From 2001 until 2016, he was the president of the Industrialists Association of Berrechid(AIB). From 2003 until 2015, he was President of the Chamber of Commerce, Industry and services "CCIS" of Settat and Vice-President of the Federation of Moroccan Chambers of Commerce, Industry and Services(FCMCIS). From 2009 until 2011, he was the first vice president of the Arab Labour Organization. In 2010, he was honoured by the Arab Organization working in its 37th edition in Bahrain in 2010 as Distinguished Arab Manager, "recognized for his involvement in supporting labours in all its components nationally, regionally and internationally."

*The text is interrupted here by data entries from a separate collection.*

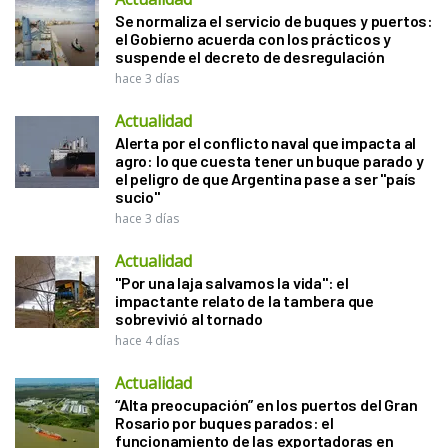
Se normaliza el servicio de buques y puertos:
el Gobierno acuerda con los prácticos y
suspende el decreto de desregulación
hace 3 días
Actualidad
Alerta por el conflicto naval que impacta al
agro: lo que cuesta tener un buque parado y
el peligro de que Argentina pase a ser "país
sucio"
hace 3 días
Actualidad
"Por una laja salvamos la vida": el
impactante relato de la tambera que
sobrevivió al tornado
hace 4 días
Actualidad
“Alta preocupación” en los puertos del Gran
Rosario por buques parados: el
funcionamiento de las exportadoras en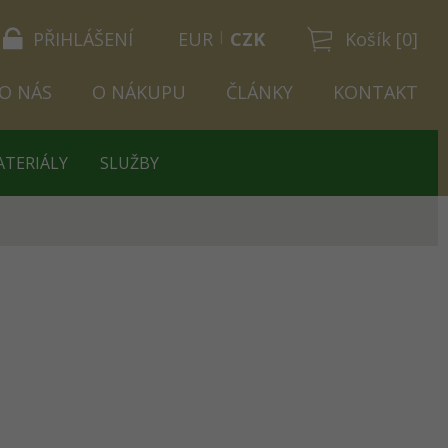
PŘIHLÁŠENÍ
EUR
CZK
Košík [0]
O NÁS
O NÁKUPU
ČLÁNKY
KONTAKT
ATERIÁLY
SLUŽBY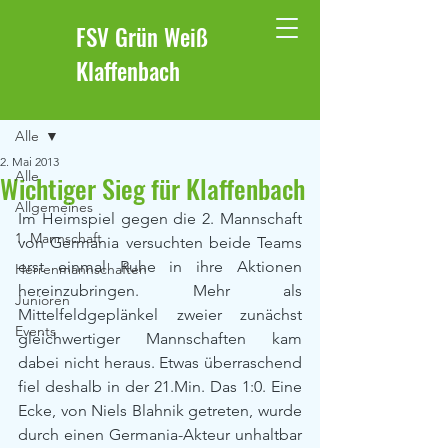
FSV Grün Weiß
Klaffenbach
Beitrag
Alle
2. Mai 2013
Alle
Wichtiger Sieg für Klaffenbach
Allgemeines
Im Heimspiel gegen die 2. Mannschaft 
1. Mannschaft
von Germania versuchten beide Teams 
erst einmal Ruhe in ihre Aktionen 
Herrenmannschaften
hereinzubringen. Mehr als 
Junioren
Mittelfeldgeplänkel zweier zunächst 
Events
gleichwertiger Mannschaften kam 
dabei nicht heraus. Etwas überraschend 
fiel deshalb in der 21.Min. Das 1:0. Eine 
Ecke, von Niels Blahnik getreten, wurde 
durch einen Germania-Akteur unhaltbar 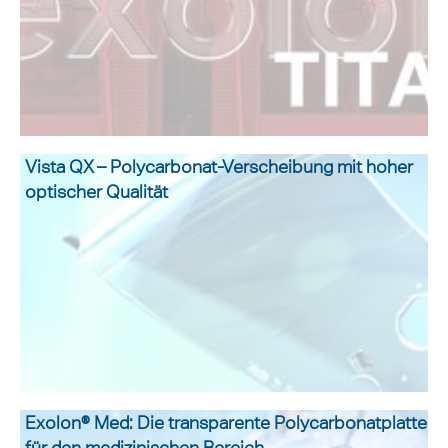
Vista QX – Polycarbonat-Verscheibung mit hoher
optischer Qualität
Exolon® Med: Die transparente Polycarbonatplatte
für den medizinischen Bereich.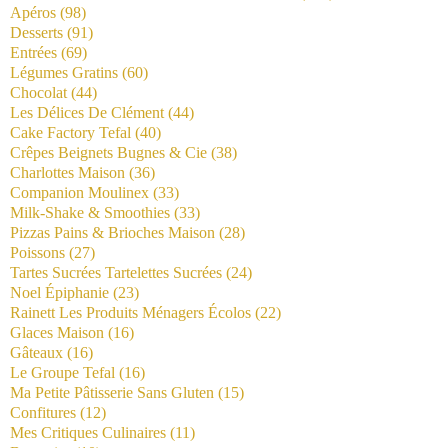
Apéros
(98)
Desserts
(91)
Entrées
(69)
Légumes Gratins
(60)
Chocolat
(44)
Les Délices De Clément
(44)
Cake Factory Tefal
(40)
Crêpes Beignets Bugnes & Cie
(38)
Charlottes Maison
(36)
Companion Moulinex
(33)
Milk-Shake & Smoothies
(33)
Pizzas Pains & Brioches Maison
(28)
Poissons
(27)
Tartes Sucrées Tartelettes Sucrées
(24)
Noel Épiphanie
(23)
Rainett Les Produits Ménagers Écolos
(22)
Glaces Maison
(16)
Gâteaux
(16)
Le Groupe Tefal
(16)
Ma Petite Pâtisserie Sans Gluten
(15)
Confitures
(12)
Mes Critiques Culinaires
(11)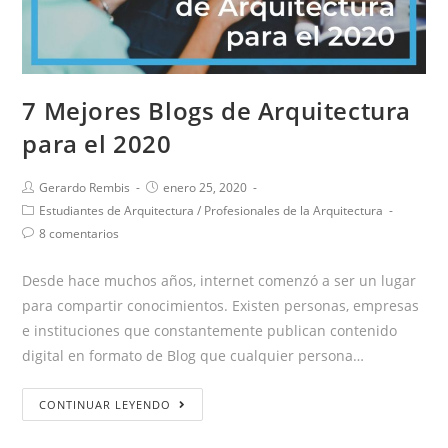
7 Mejores Blogs de Arquitectura
para el 2020
Gerardo Rembis
enero 25, 2020
Estudiantes de Arquitectura
/
Profesionales de la Arquitectura
8 comentarios
Desde hace muchos años, internet comenzó a ser un lugar
para compartir conocimientos. Existen personas, empresas
e instituciones que constantemente publican contenido
digital en formato de Blog que cualquier persona…
CONTINUAR LEYENDO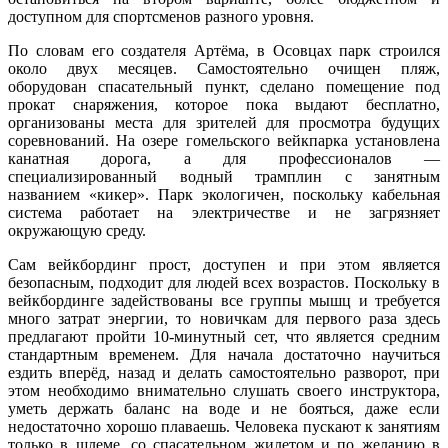
доступном для спортсменов разного уровня.
По словам его создателя Артёма, в Осовцах парк строился
около двух месяцев. Самостоятельно очищен пляж,
оборудован спасательный пункт, сделано помещение под
прокат снаряжения, которое пока выдают бесплатно,
организованы места для зрителей для просмотра будущих
соревнований. На озере гомельского вейкпарка установлена
канатная дорога, а для профессионалов —
специализированный водный трамплин с занятным
названием «кикер». Парк экологичен, поскольку кабельная
система работает на электричестве и не загрязняет
окружающую среду.
Сам вейкбординг прост, доступен и при этом является
безопасным, подходит для людей всех возрастов. Поскольку в
вейкбординге задействованы все группы мышц и требуется
много затрат энергии, то новичкам для первого раза здесь
предлагают пройти 10-минутный сет, что является средним
стандартным временем. Для начала достаточно научиться
ездить вперёд, назад и делать самостоятельно разворот, при
этом необходимо внимательно слушать своего инструктора,
уметь держать баланс на воде и не бояться, даже если
недостаточно хорошо плаваешь. Человека пускают к занятиям
только в шлеме, со спасательном жилетом и по желанию в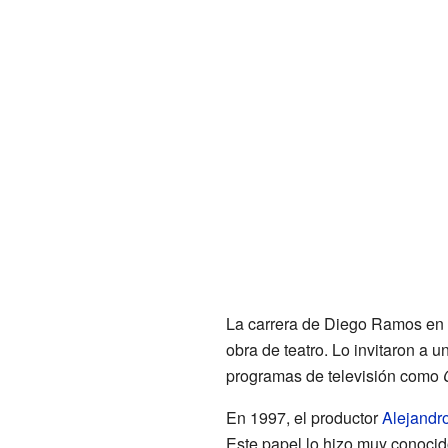
La carrera de Diego Ramos en 
obra de teatro. Lo invitaron a u
programas de televisión como
En 1997, el productor
Alejandr
Este papel lo hizo muy conocid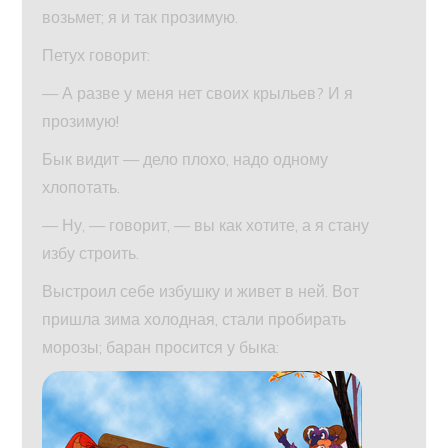
возьмет; я и так прозимую.
Петух говорит:
— А разве у меня нет своих крыльев? И я
прозимую!
Бык видит — дело плохо, надо одному
хлопотать.
— Ну, — говорит, — вы как хотите, а я стану
избу строить.
Выстроил себе избушку и живет в ней. Вот
пришла зима холодная, стали пробирать
морозы; баран просится у быка: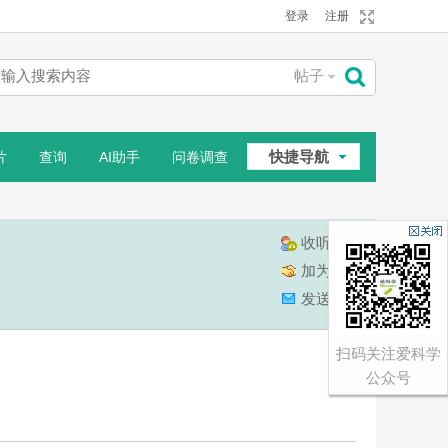
登录
注册
帖子
搜
快捷导航
片
查询
AI助手
问卷调查
索
相册
收听TA
加为好友
发送消息
扫码关注爱科学
公众号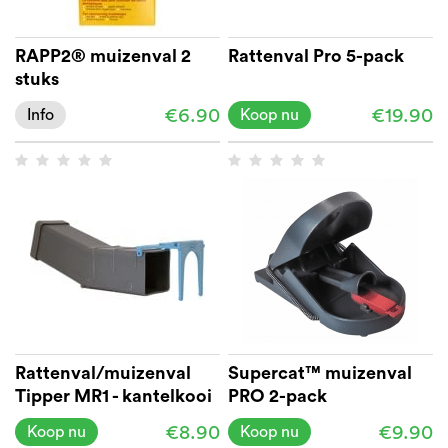
RAPP2® muizenval 2
Rattenval Pro 5-pack
stuks
€6.90
€19.90
Info
Koop nu
Rattenval/muizenval
Supercat™ muizenval
Tipper MR1 - kantelkooi
PRO 2-pack
€8.90
€9.90
Koop nu
Koop nu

From 2005 until 2016, he was the general secretary of the Association of Professional of Trucks and Body Builders(GPLC). From 2006 until 2009, he was also active in academic circles as lecturer at Hassan 1st University in Settat. From 2008 until 2013, he served as a member of the Competition Council, the Moroccan Agency of Development of the Investments(AMDI) and in Moroccan Office of the Industrial and Commercial Property (OMPIC).

From 2011 until 2016, he chaired several Moroccan delegations of businessmen and members of Parliament; in which, he made multidisciplinary interventions in Arabic, French and English languages, in: the United States, Canada, United Kingdom, Kingdom of Saudi Arabia, Republic of Lebanon, Kingdom of Bahrain, Hashemite Kingdom of Jordan, Arab Republic of Egypt, Scandinavian countries, African countries, France, Portugal, Germany, Brussels, Romania.

From 2011 until 2012, he also served as chairman of the parliamentary group of National Rally of Independents - RNI "54 members". From 2014 until 2016, he led and facilitated several projects and partnerships between the House of Representatives and other partners, such as the World Bank, Westminster Foundation for Democracy, the European Union, French National Assembly and the House of Commons in activities supporting and building the capacities of the Parliament in terms of legislation, evaluation of public policies, accountability, oversight and E-parliament.

Rachadi was appointed as Ambassador of the Kingdom of Morocco to the Republic of Korea by His Majesty the King Mohammed VI in October 2016.